Please update only the lines from the one containing "family: Convolvulaceae" through the one containing "family: Coccinellidae", inclusive, and give them back with every "common name" changed to "vernacular name" and nothing else altered.

- _Data section_:
+++

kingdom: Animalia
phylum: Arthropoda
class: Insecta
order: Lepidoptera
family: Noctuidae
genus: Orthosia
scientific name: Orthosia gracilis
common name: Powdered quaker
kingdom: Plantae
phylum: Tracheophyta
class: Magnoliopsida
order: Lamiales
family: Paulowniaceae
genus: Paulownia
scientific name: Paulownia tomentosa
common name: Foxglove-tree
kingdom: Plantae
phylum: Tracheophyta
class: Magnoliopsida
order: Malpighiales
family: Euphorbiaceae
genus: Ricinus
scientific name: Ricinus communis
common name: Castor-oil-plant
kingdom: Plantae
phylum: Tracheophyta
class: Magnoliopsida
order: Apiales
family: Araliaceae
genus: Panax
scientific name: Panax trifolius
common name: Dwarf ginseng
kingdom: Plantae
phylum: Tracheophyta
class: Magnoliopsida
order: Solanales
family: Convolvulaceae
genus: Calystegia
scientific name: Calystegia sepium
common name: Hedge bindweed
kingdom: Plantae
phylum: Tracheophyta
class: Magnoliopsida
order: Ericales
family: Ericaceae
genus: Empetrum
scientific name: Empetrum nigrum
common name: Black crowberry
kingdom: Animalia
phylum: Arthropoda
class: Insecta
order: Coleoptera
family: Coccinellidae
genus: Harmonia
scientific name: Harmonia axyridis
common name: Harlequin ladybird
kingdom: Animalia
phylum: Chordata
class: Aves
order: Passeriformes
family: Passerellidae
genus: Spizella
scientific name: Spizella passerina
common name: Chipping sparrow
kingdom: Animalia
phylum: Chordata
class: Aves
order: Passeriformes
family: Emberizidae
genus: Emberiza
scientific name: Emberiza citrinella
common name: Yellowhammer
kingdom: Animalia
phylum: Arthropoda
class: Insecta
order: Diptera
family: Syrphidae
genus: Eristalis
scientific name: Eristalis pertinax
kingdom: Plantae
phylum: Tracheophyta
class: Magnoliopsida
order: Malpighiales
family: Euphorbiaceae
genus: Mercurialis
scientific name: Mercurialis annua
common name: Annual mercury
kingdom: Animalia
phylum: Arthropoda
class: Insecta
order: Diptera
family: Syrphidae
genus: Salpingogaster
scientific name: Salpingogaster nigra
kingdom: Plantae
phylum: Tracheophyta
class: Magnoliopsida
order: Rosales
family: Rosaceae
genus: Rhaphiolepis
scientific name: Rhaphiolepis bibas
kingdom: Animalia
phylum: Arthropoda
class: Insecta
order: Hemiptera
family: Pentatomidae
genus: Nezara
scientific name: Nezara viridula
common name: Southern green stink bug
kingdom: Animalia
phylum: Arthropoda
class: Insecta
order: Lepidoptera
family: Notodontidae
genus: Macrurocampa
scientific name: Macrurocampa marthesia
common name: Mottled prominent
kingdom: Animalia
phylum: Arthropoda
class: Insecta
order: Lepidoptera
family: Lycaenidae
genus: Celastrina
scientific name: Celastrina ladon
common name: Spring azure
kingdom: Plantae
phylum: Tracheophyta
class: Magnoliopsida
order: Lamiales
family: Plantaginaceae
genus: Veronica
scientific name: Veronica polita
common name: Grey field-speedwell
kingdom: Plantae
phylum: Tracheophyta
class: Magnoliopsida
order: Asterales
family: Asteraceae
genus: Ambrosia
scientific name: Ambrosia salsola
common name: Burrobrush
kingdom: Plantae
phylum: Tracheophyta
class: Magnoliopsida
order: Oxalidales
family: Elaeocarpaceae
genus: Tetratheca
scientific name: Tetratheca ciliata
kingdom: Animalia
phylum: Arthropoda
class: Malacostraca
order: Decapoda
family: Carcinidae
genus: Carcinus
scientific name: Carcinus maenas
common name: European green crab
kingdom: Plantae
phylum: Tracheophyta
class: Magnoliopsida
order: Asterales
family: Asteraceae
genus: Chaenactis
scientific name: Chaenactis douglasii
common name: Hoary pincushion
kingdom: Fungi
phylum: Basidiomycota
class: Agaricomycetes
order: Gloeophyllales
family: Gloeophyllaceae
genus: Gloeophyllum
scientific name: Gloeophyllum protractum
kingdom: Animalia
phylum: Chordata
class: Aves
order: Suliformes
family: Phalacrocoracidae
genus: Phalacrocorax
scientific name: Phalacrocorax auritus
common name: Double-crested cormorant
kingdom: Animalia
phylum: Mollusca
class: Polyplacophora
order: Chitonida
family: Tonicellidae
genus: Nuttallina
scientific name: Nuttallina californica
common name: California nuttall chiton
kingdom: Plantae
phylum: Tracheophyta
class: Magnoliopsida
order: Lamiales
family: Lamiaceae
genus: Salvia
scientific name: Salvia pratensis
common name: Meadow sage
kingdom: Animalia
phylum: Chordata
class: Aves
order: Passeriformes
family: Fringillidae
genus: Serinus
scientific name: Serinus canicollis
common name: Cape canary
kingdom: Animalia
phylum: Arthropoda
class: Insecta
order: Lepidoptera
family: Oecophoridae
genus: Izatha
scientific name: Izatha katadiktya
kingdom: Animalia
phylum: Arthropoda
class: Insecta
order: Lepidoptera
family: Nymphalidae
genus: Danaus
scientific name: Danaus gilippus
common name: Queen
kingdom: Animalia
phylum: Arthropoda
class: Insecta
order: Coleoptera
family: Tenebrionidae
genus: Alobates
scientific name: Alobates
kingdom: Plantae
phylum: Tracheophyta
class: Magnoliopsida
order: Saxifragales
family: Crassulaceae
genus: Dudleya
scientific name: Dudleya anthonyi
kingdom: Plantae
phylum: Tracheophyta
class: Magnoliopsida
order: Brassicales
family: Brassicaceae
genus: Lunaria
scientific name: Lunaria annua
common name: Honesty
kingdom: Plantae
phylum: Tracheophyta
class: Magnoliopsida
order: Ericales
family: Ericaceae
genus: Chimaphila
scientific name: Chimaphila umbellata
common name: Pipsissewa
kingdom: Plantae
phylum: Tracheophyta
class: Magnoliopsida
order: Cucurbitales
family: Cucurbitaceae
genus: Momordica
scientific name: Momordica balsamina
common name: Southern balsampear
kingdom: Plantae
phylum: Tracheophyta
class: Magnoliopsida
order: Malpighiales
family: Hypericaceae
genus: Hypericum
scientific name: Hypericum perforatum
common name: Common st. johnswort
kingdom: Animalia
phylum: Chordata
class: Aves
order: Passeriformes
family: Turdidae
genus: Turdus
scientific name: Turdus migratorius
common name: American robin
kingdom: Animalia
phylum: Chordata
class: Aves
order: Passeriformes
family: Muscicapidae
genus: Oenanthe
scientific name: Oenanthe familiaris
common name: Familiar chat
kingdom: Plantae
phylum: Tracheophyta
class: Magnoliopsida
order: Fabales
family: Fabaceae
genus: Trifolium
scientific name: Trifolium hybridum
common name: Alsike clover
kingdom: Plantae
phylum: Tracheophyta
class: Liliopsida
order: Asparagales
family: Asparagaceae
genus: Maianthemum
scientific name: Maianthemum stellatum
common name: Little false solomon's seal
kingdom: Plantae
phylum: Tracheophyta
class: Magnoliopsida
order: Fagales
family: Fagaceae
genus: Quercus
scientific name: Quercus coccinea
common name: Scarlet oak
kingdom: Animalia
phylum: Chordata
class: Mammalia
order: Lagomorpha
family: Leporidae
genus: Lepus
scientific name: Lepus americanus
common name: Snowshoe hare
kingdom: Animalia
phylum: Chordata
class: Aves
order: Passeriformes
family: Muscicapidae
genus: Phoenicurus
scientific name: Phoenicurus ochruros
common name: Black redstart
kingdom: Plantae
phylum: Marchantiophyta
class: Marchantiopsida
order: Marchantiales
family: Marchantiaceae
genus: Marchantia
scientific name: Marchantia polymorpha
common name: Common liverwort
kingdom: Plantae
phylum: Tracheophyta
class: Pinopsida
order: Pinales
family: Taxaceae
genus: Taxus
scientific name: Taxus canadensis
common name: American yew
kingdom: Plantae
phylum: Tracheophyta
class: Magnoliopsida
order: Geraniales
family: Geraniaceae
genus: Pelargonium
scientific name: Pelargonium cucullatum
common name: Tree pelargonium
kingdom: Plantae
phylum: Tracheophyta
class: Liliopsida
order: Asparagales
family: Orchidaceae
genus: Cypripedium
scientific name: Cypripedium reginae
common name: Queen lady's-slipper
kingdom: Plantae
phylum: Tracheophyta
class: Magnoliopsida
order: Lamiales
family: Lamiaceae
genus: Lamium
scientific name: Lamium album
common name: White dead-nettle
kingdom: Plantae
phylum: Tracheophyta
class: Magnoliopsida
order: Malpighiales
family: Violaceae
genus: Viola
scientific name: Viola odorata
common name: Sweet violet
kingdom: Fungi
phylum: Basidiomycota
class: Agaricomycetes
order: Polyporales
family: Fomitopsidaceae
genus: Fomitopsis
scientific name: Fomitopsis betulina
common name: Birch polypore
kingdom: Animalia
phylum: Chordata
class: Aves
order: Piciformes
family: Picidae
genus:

+++

- _Reply to the exercise_:
family: Convolvulaceae
genus: Calystegia
scientific name: Calystegia sepium
vernacular name: Hedge bindweed
kingdom: Plantae
phylum: Tracheophyta
class: Magnoliopsida
order: Ericales
family: Ericaceae
genus: Empetrum
scientific name: Empetrum nigrum
vernacular name: Black crowberry
kingdom: Animalia
phylum: Arthropoda
class: Insecta
order: Coleoptera
family: Coccinellidae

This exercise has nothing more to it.